Professor Ric Parker CBE FREng, the director of research and technology at Rolls-Royce, and chairman of the RAE’s Research and Secondments Committee, added:

"Innovation is at the heart of industrial and economic growth, and the UK's engineering sector constantly needs the fresh approach to both old and new problems that comes from enthusiastic and dedicated researchers."

"The Academy is committed to encouraging excellence in all aspects of engineering. Through the Research Fellowships scheme we offer not only financial support, but mentoring and guidance as well, to help already outstanding individuals to develop their potential as research leaders."

"This year's selection was, as always, very difficult, with applications of the highest quality, but the winning candidates stood out among them. I am certain they have the potential to help technology advance in giant leaps through their hard work and passion. I wish them all the best in this next stage of their potentially stellar career."

Fellowship focus
University of Warwick graduate Kelleher, who completed a joint MSc in photonics and optoelectronic devices at St Andrews and Heriot-Watt universities before studying for a PhD at Imperial, is currently a postdoctoral research associate in Roy Taylor’s femtosecond optics group.

The RAE fellowship will support Kelleher’s work to advance short-pulse lasers operating across the visible spectrum. By combining novel amplification mechanisms and materials, he wants to develop a laser platform with the potential for “unprecedented” wavelength coverage, offering high brightness across the full spectral range.

"Current laser sources are in need of improvement as they often require complicated, expensive and inefficient set-ups," said Kelleher, whose recent publications include a novel parametric oscillator based on a polarization-maintaining photonic crystal fiber. “I want to work toward making laser systems smaller, more user-friendly and able to cover the entire visible and ultraviolet spectrum.”

“In addition, understanding how the pulse forms and reacts to its environment within the laser can improve our understanding of the movement and action of more complex systems, from giant ‘freak waves’ observed in oceanic systems, to spikes in financial markets.”

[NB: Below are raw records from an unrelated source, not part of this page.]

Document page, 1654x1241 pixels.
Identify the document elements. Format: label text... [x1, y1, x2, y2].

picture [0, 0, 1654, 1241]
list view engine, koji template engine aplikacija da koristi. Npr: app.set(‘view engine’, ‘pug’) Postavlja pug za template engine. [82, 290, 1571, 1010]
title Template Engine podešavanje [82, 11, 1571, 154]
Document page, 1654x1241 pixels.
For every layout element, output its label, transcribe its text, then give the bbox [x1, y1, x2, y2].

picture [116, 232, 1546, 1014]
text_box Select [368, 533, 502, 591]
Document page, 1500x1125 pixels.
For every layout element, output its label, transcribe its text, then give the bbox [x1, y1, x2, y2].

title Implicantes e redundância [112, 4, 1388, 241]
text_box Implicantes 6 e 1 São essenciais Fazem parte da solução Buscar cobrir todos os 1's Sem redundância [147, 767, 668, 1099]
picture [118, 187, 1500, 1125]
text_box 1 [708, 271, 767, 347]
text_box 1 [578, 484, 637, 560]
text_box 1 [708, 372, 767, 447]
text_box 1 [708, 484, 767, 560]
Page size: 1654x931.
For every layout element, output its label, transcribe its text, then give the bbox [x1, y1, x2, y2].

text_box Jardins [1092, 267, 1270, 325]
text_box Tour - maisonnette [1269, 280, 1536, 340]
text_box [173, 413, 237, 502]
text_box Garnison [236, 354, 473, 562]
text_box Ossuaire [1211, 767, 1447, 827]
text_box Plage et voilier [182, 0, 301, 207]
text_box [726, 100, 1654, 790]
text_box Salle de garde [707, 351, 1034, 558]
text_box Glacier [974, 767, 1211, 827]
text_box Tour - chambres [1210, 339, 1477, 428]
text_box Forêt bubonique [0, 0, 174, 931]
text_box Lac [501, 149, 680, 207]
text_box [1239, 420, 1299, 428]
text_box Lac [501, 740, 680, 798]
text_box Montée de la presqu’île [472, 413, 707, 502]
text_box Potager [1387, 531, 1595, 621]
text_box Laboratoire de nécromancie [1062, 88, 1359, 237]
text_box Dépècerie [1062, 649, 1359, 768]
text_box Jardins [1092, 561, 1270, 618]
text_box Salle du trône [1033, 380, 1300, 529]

Withers, who is ideally located for graphene research at the Manchester university where the material was first discovered, will focus on the development and production of graphene variants that are designed to capture light. He is currently working in a research group led by graphene chemistry specialist Cinzia Casiraghi.

Intending to go beyond the proof-of-concept stage, Withers will be looking to develop light-harvesting panels with a surface area of up to a square meter, and in the longer term is hoping to engineer a large-scale production facility.

The RAE’s five other selections for research fellowships were David Armstrong and David Clifton, both from the University of Oxford, Fleur Loveridge from the University of Southampton, Oliver Payton at the University of Bristol and Weijia Yuan, from the University of Bath.